その内容は、少女の想像を絶するものだった。その余りのショックに雑誌を放り投げ、全身の震えが止まらなかった程である。
そこには………捏造されたと思しき、少女が見知らぬ男性とホテルの側を歩く写真や、過去の男性関係、堕胎経験。ドラックパーティに入り浸っているという内容まで、身に覚えの無い捏造記事がでっち上げられていた。
後からわかった事だが、どうやら先のプロデューサーが、このスキャンダルに一枚噛んでいたようだった。美九の事務所の社長とも懇意だったらしく_____美九は、あっさりと事務所での居場所を無くしていった。
だが、少女にとって一番堪えたのは、ファンの………否、今までファンと思っていた人達の、掌を返したような辛辣な態度だった。
少女の言葉より、どこの誰が言ったかもわからない噂話を信じられた事が、辛かった。
「(ねえ、前の彼氏とは何回ヤッたの?)」
「(堕胎って赤ちゃん殺すことでしょ?人殺しが何やってんの?)」
ブログにそんなコメントが書き込まれ、随分と客の減った握手会やサイン会で心無い言葉をかけられる度に。
少女の心と笑顔は、日に日に磨耗していった。
それでも、少女は諦めなかった。
自分には歌がある。どんな噂話に流された人も、自分の歌を聴けば分かるはずだ。
自分の歌には、力がある。
そんな根拠のない自信が、心の何処かに確固として残っていた。
そうして少女は、再びステージに立った。
だが、駄目だった。
会場にひしめく人々が、自分とは別の、何か恐ろしく、悍ましい何かに見えて来て、緊張とは別の動悸が、全身を支配していった。

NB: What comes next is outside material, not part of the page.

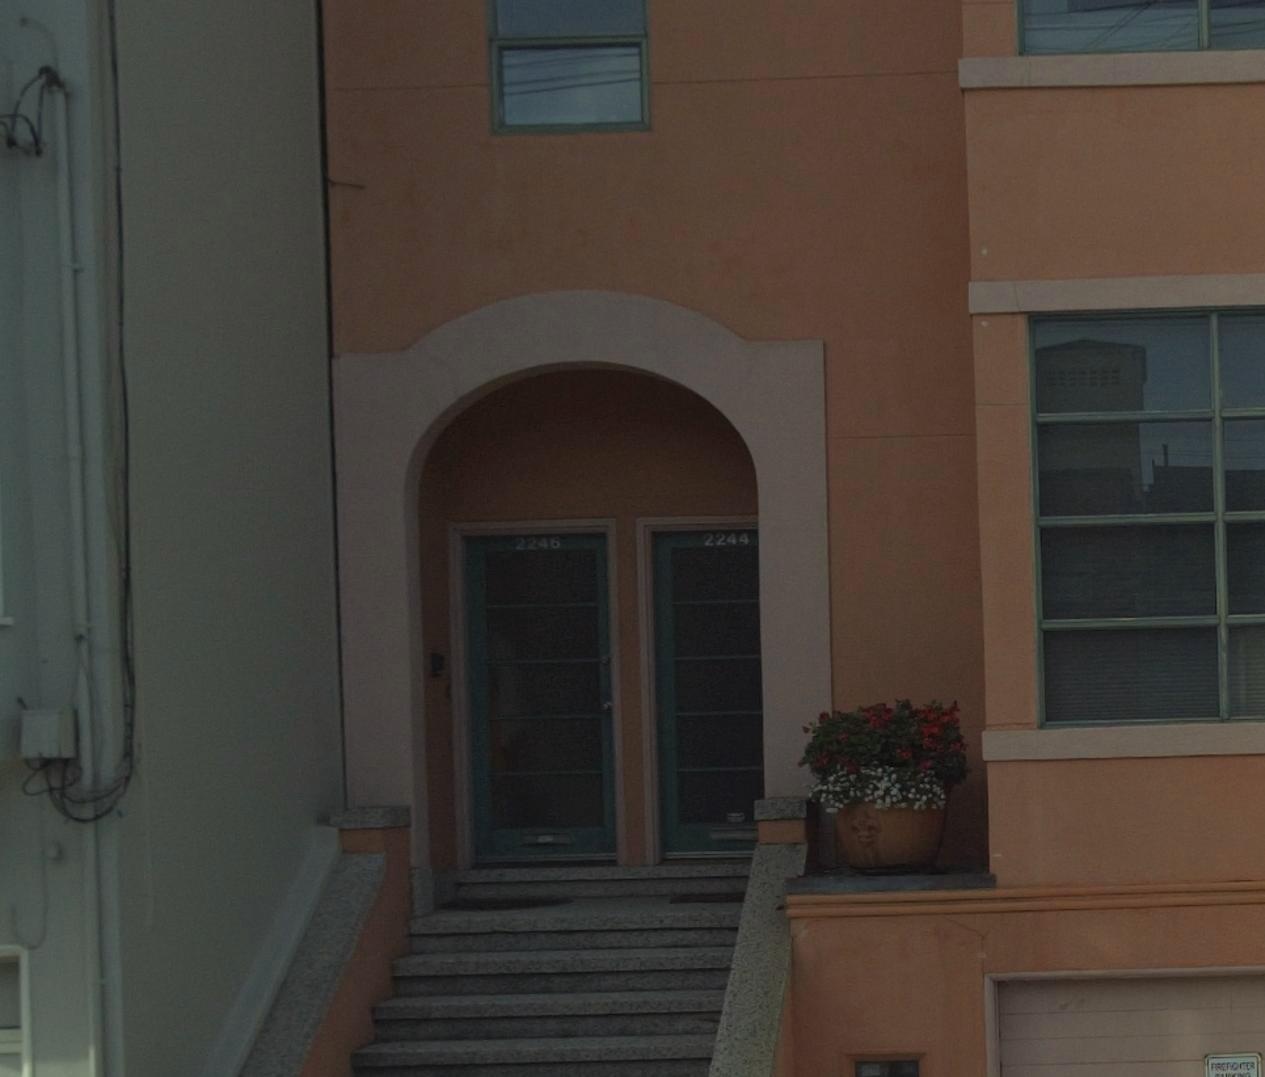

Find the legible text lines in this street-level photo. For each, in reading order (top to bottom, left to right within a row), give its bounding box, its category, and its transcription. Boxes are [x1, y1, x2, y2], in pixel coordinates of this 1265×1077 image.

[512, 534, 563, 552] StreetNumber: 2246
[701, 529, 752, 548] StreetNumber: 2244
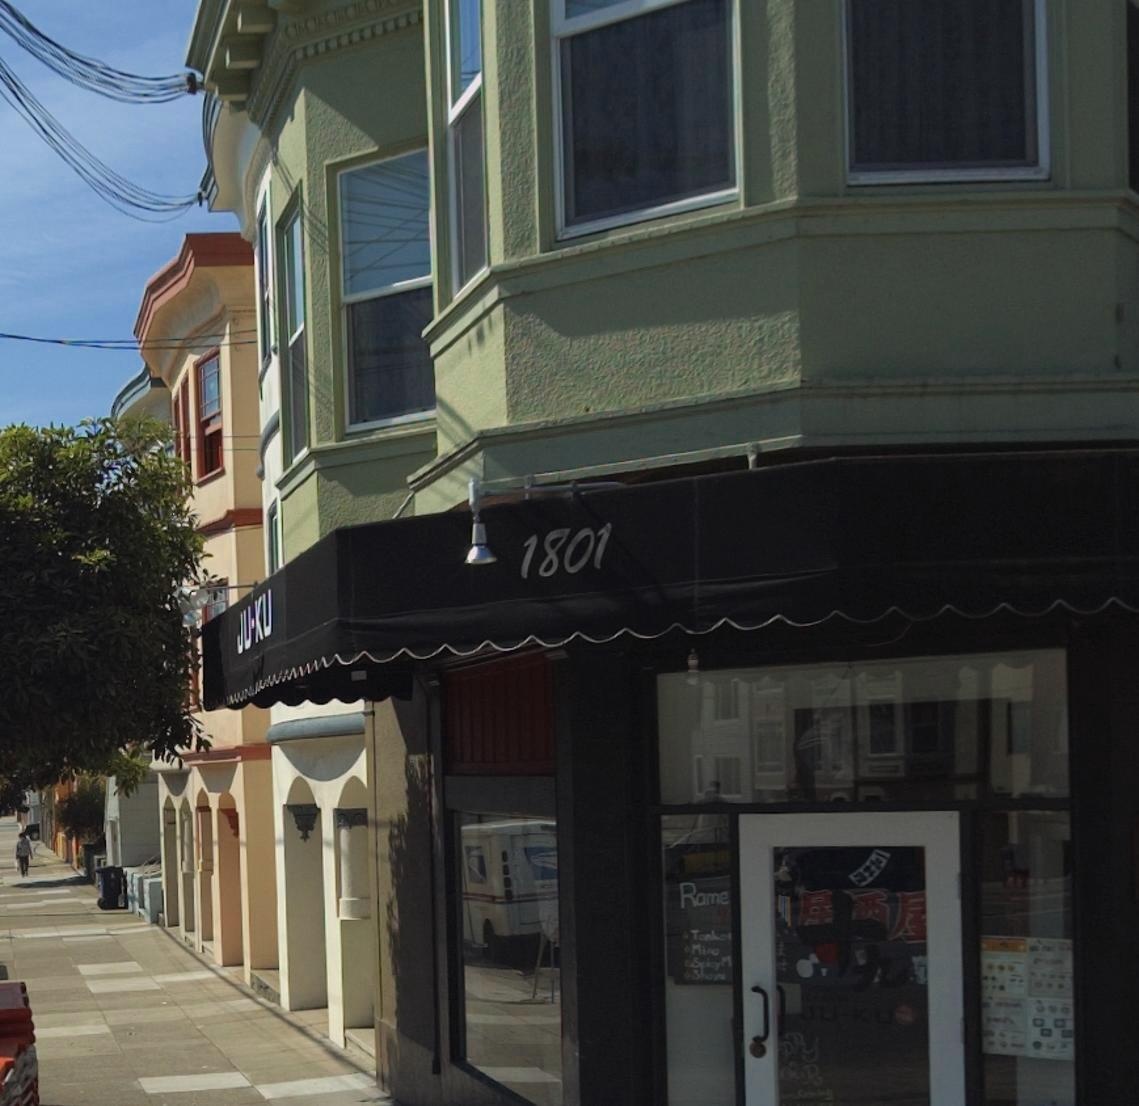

しかし、歌わねばならない。曲が始まり、マイクに口を近づけ、喉を震わせた。
だが。
(………!…………!)
_____少女の喉からは、ひゅうひゅうと空気が発されるだけだった。
心因性の、失声症だった。過度のストレスが、少女から声を、歌を奪ったのだ。
こうして。歌しか持っていなかった少女の人生は、いとも容易く終わりを迎えた。
歌しかない少女が、声を失った時。それはもう、その少女の終わりを意味しているのだ。
だから、そんな少女が自殺を考えるのは、当然の帰結だった。
方法は何でも良い。首吊り自殺や、覆水自殺。睡眠薬の過剰服用。電車の前に飛び出したり、剃刀を手に当てて引くだけでも構わない。たったそれだけの事で、簡単に命は捨てられる。
でも少女が、それを実行に移そうとした時。
少女_____美九の前に、『神様』が現れた。
(_____人間に失望した君。世界に絶望した君。ねぇ、力が欲しくは無い?世界を変えられるくらいの、大きな力が欲しくはなぁい?)
◆
「私は_____失ったんですよ。一度。醜い男共のせいで_____声を………命よりも大事な、この声を…………ッ!」
感情を吐露するように独白し、美九が今にも泣き出してしまいそうな顔で言う。
「何度も死のうと思いました。でも、そこに……『神様』が現れて、今のこの『声』をくれたんですよ!一度歌えば人を虜にする、この最高の『声』を!」
恐らくその『神様』というのは、琴里に霊力を与えた正体不明の精霊【ファントム】だろう。
「……そう、だったのか」
『………キュルゥ…………』
士道は、人を人として扱おうとしない美九に、途方も無い違和感を覚えていた。
価値観や死生観が、人のそれとかけ離れ過ぎていると感じていた。それに憤りを覚える程に。そして美九の家で写真とCDを見つけた時、その違和感はさらに膨れ上がっていった。
だが、それは違った。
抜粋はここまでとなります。